Breu. Tentei imaginar o que Bronco e Paciência estariam fazendo. Mas, à medida que os

meses passavam, essas ocupações menores deixaram de parecer interessantes. Até mesmo o

Bobo e Ferreirinho se tornaram quase distrações incômodas para mim, tão obsessivamente eu

tentava obter a aprovação de Galeno. O Bobo ia e vinha silenciosamente. Mas havia

momentos em que eu estava mais cansado e dolorido do que o normal, em que o toque do

focinho de Ferreirinho no meu rosto era o único conforto que me restava; e havia momentos

em que me sentia envergonhado do pouco tempo que dedicava ao meu cãozinho em

crescimento.

Depois de três meses de frio e crueldade, Galeno tinha nos reduzido a oito candidatos. O

verdadeiro treino finalmente começou, e também nessa ocasião ele nos devolveu um pouco de

conforto e dignidade. O que recebemos nos pareceu então não apenas um rol de grandes luxos,

mas uma dádiva de Galeno pela qual devíamos ser agradecidos. Um pouco de fruta seca com

as refeições, permissão para usar sapatos, breves conversas toleradas à mesa – era tudo, mas

rastejávamos de gratidão por causa disso. Porém, as mudanças estavam apenas começando.

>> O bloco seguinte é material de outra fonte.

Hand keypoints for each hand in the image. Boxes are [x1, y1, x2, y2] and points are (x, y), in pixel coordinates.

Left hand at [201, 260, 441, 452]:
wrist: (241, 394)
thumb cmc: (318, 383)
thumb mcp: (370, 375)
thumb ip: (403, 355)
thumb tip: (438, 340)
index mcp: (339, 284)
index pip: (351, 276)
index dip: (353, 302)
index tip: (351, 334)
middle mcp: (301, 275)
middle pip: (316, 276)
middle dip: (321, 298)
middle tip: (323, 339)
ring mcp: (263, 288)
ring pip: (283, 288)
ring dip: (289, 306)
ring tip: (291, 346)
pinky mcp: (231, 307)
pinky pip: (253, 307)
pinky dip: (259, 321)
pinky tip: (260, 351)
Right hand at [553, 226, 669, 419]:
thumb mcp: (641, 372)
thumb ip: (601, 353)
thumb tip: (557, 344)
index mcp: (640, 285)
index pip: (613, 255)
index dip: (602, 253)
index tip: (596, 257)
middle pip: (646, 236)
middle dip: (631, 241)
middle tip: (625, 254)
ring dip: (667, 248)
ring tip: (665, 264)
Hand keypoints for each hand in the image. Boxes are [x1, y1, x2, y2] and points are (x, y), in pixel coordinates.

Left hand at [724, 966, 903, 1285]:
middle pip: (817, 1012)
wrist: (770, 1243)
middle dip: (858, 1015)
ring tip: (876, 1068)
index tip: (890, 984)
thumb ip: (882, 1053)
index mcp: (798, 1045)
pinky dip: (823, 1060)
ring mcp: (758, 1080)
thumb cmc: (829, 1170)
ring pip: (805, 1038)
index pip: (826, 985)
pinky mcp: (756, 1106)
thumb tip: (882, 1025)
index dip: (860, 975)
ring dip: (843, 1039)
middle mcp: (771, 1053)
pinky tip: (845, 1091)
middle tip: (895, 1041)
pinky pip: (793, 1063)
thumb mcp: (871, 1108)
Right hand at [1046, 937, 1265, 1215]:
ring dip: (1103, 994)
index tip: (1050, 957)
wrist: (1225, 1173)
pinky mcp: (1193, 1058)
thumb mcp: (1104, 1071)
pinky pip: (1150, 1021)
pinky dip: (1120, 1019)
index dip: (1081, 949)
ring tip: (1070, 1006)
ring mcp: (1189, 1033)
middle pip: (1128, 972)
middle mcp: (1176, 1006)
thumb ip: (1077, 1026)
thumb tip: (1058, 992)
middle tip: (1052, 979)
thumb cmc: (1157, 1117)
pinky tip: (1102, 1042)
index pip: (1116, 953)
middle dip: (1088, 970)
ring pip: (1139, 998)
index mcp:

Tudo volta à minha memória como vislumbres de cristal. Lembro-me da primeira vez que

ele me tocou com o Talento. Estávamos no topo da torre, ainda mais espalhados do que antes,

agora que éramos em menor número.

Ele foi passando por nós, ficando um momento diante de cada um, enquanto os demais

esperavam em silêncio reverente.

– Preparem as mentes para o toque. Estejam abertos para ele, mas não se rendam ao prazer

que advém dele. O propósito do Talento não é o prazer.